If it indeed does make lives better, how can one explain for the widespread poverty that still exist today? The per-capita income in the richest twenty countries is 37 times greater than that in the 20 poorest7. Accordingly, globalisation cannot, and does not, serve interests of all countries in the world.
To conclude, globalization refers to a process in which the world is in many respects becoming a single place. It has in one way or another encompassed every sphere of social life. It brings people together as well as promoting higher economic growth and lower cost goods and provides much wider opportunities and choices at the same time. The advocates say globalization brings the first real chance of prosperity to the impoverished corners of the world whilst the opponents say globalization is the cause of growing poverty and inequality on the planet.
However, globalization definitely is not a panacea. It does not hold the answer to universal equality, prosperity, peace and freedom as some had presumed. Poverty is still rampant in the contemporary globalizing world. Human-induced ecological degradation has never been worse. Numerous major armed conflicts were underway and globalization has not provided a formula for increased democracy either. Yet, it lowers costs, broadens choices, delivers more capital and opens more markets, giving the individual more power to control his or her destiny.

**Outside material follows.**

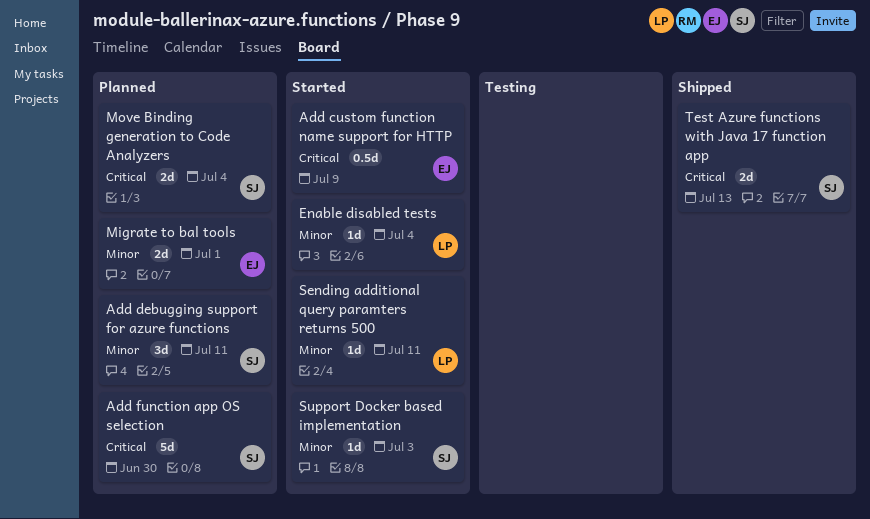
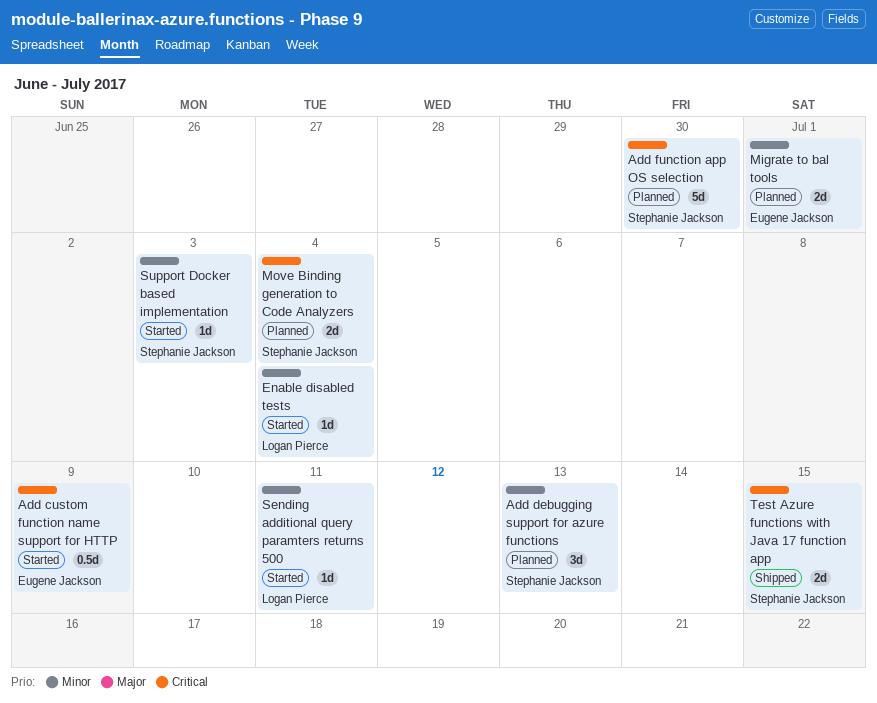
Add debugging support for azure functions, due: Jul 11 -> Jul 13
Test Azure functions with Java 17 function app, due: Jul 13 -> Jul 15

As the Asian economies demonstrate, globalization can build economies through trade and investment and spur development in even the world's poorest nations, but it can also bring economies down overnight. Namely, used properly it can be used to massively reduce poverty worldwide and to reduce global inequality.
In this light, it seems that globalization itself is neither good nor bad. However, used properly it can bring about many benefits; used hastily it can seriously damage an economy. It must be seen as something to mold, shape and manage.
The reality is that globalization is here to stay whether we like it or not. With 1.2 billion people still living below the poverty line, the foremost challenge is to encourage greater global cooperation in order to provide g collaboration and coalitions to handle the risks emerging from this connected world. There is a need to balance local forces with international forces. A country must carefully choose a combination of policies that best enables it to take the opportunity - while avoiding the pitfalls.